> _Task details_
The entries that follow contain images, which should be left out; output everything else exactly.

> _Information shown_
==================================================

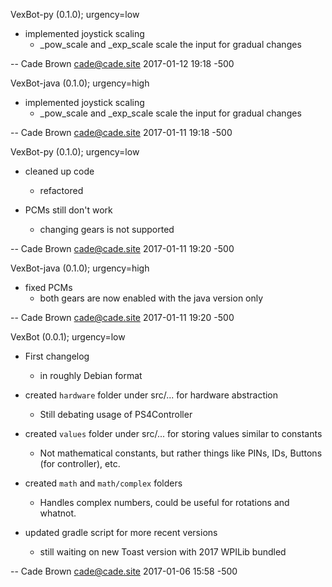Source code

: VexBot-py (0.1.0); urgency=low

   * implemented joystick scaling
     - \_pow_scale and \_exp_scale scale the input for gradual changes


 -- Cade Brown <cade@cade.site>  2017-01-12 19:18 -500

VexBot-java (0.1.0); urgency=high

   * implemented joystick scaling
     - \_pow_scale and \_exp_scale scale the input for gradual changes


 -- Cade Brown <cade@cade.site>  2017-01-11 19:18 -500


VexBot-py (0.1.0); urgency=low

   * cleaned up code
     - refactored

  * PCMs still don't work
     - changing gears is not supported 


 -- Cade Brown <cade@cade.site>  2017-01-11 19:20 -500

VexBot-java (0.1.0); urgency=high

   * fixed PCMs
     - both gears are now enabled with the java version only


 -- Cade Brown <cade@cade.site>  2017-01-11 19:20 -500


VexBot (0.0.1); urgency=low

   * First changelog
      - in roughly Debian format

   * created `hardware` folder under src/... for hardware abstraction
     - Still debating usage of PS4Controller

   * created `values` folder under src/... for storing values similar to constants
     - Not mathematical constants, but rather things like PINs, IDs, Buttons (for controller), etc.

   * created `math` and `math/complex` folders
     - Handles complex numbers, could be useful for rotations and whatnot.

   * updated gradle script for more recent versions
     - still waiting on new Toast version with 2017 WPILib bundled


 -- Cade Brown <cade@cade.site>  2017-01-06 15:58 -500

==================================================

> _Response to this exercise_
Source code

: VexBot-py (0.1.0); urgency=low

   * implemented joystick scaling
     - \_pow_scale and \_exp_scale scale the input for gradual changes


 -- Cade Brown <cade@cade.site>  2017-01-12 19:18 -500

VexBot-java (0.1.0); urgency=high

   * implemented joystick scaling
     - \_pow_scale and \_exp_scale scale the input for gradual changes


 -- Cade Brown <cade@cade.site>  2017-01-11 19:18 -500


VexBot-py (0.1.0); urgency=low

   * cleaned up code
     - refactored

  * PCMs still don't work
     - changing gears is not supported 


 -- Cade Brown <cade@cade.site>  2017-01-11 19:20 -500

VexBot-java (0.1.0); urgency=high

   * fixed PCMs
     - both gears are now enabled with the java version only


 -- Cade Brown <cade@cade.site>  2017-01-11 19:20 -500


VexBot (0.0.1); urgency=low

   * First changelog
      - in roughly Debian format

   * created `hardware` folder under src/... for hardware abstraction
     - Still debating usage of PS4Controller

   * created `values` folder under src/... for storing values similar to constants
     - Not mathematical constants, but rather things like PINs, IDs, Buttons (for controller), etc.

   * created `math` and `math/complex` folders
     - Handles complex numbers, could be useful for rotations and whatnot.

   * updated gradle script for more recent versions
     - still waiting on new Toast version with 2017 WPILib bundled


 -- Cade Brown <cade@cade.site>  2017-01-06 15:58 -500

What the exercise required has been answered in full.